‘STRANGER THINGS’ RETURNS TODAY,
NEW YORK—Even the title is enigmatic. “Stranger Things” could mean so many things: the recent extreme weather; Washington politics; fad recipes for kale.
Nearly everyone knows about “Stranger Things.” But who can explain what this puzzling sci-fi-horror series is really about?
The second season of “Stranger Things”—all nine episodes’ worth—will be released by Netflix today to much anticipation. And the many ingredients that made the series an instant sensation with its debut in July 2016 remain in evidence: icky monsters and an alternate reality, technology gone wild amid government mischief, childhood innocence and teenage passions, the state of adulthood with its pressures and pitfalls, and all of it viewed through the soft-focus rear-view mirror of nostalgia (the series takes place in a small Indiana town in the 1980s). It’s a masterful creation by the somewhat enigmatically dubbed Duffer Brothers.
“Stranger Things” has been rightly saluted for its youthful sensibility. It “gets” kids like few other series do. And it has gotten extraordinary young actors to play them, both among the preteens, such as lisping Dustin (played by Gaten Matarazzo) and psychokinetically enabled Eleven (Millie Bobby Brown), as well as among the teens, who include high school lovebirds Nancy (Natalia Dyer) and Steve (Joe Keery).

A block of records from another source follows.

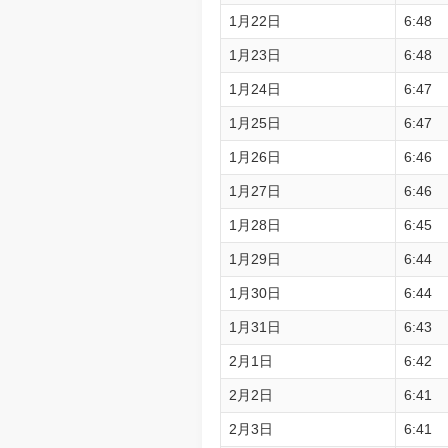
1月22日
6:48
1月23日
6:48
1月24日
6:47
1月25日
6:47
1月26日
6:46
1月27日
6:46
1月28日
6:45
1月29日
6:44
1月30日
6:44
1月31日
6:43
2月1日
6:42
2月2日
6:41
2月3日
6:41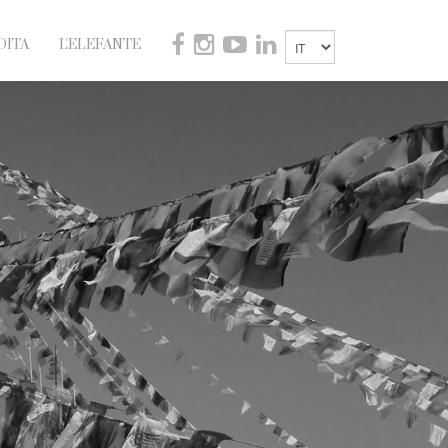
DITA
L'ELEFANTE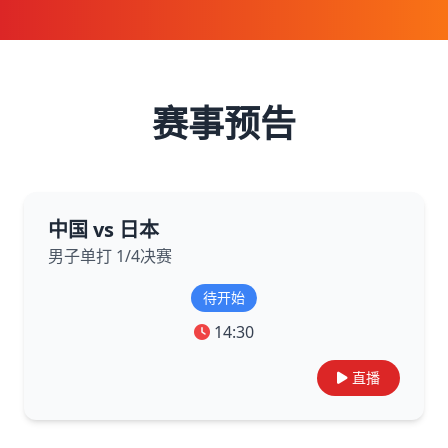
赛事预告
中国 vs 日本
男子单打 1/4决赛
待开始
14:30
直播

As for the adults, Winona Ryder is impressive as single mother Joyce whose 12-year-old son, Will (Noah Schnapp), vanished in the series premiere after encountering a monster from the Upside Down other world.
It fell to Jim Hopper, chief of the Hawkins Police Department, to lead the official search for Will—a particularly fraught mission for Hopper after having lost his own daughter to cancer some years earlier, a trauma that plunged him into alcoholic despair.
As played by David Harbour, Hopper in the first season was a testy, emotionally absent father-figure for the whole community who nonetheless rose to the occasion—and, much to viewers’ surprise, became a fan favorite.
“Something we tend to forget in storytelling is that a character doesn’t have to be likable right from the get-go,” Harbour said. “You don’t have to like him, you don’t have to feel affection, but you do have to pay attention to him. Hopper gets your attention, even without automatically getting your affection.
“That makes for such a deeper relationship when you have mixed feelings about him, rather than those relationships you have with simply heroic characters where you’re behind them the whole way.”
Harbour’s credits include the films “Quantum of Solace,” ”Revolutionary Road,” ”State of Play” and the forthcoming remake of “Hellboy.” He says from the first script for “Stranger Things” he detected in Hopper the bygone flawed heroes from films ranging from “The French Connection” and “The Conversation” to the Indiana Jones films and “Jaws,” with its beleaguered police chief played by Roy Scheider.
“He’s a cop who works at the beach, but he’s afraid of the water,” Harbour said. “So you know that he’s gonna have to go into that water. In the same way, Hopper is a cop who can’t stand children after losing his daughter, so you know he’s gonna have to go save the kids—and it’s gonna be the toughest thing he ever did.”
The second season begins, appropriately enough, just before Halloween, with a patch of poisoned pumpkins, a new champion at the video arcade (a girl!), and Will afflicted by flashbacks from his Upside Down abduction. Devo’s “Whip It” is among the vintage songs heard on the soundtrack, and the boys’ Halloween costumes are inspired by that new film hit “Ghostbusters.”
“Our show is earnest where a lot of stuff nowadays is kind of clever and jaded,” said Harbour, still trying to zero in on its appeal. “There’s not a fear to go to those places that could be sentimental but instead, are just richly emotional. This is apparently a nostalgia piece, like a love letter to the ’80s. But even though we’re using the alphabet of nostalgia, the sentences we make are original.”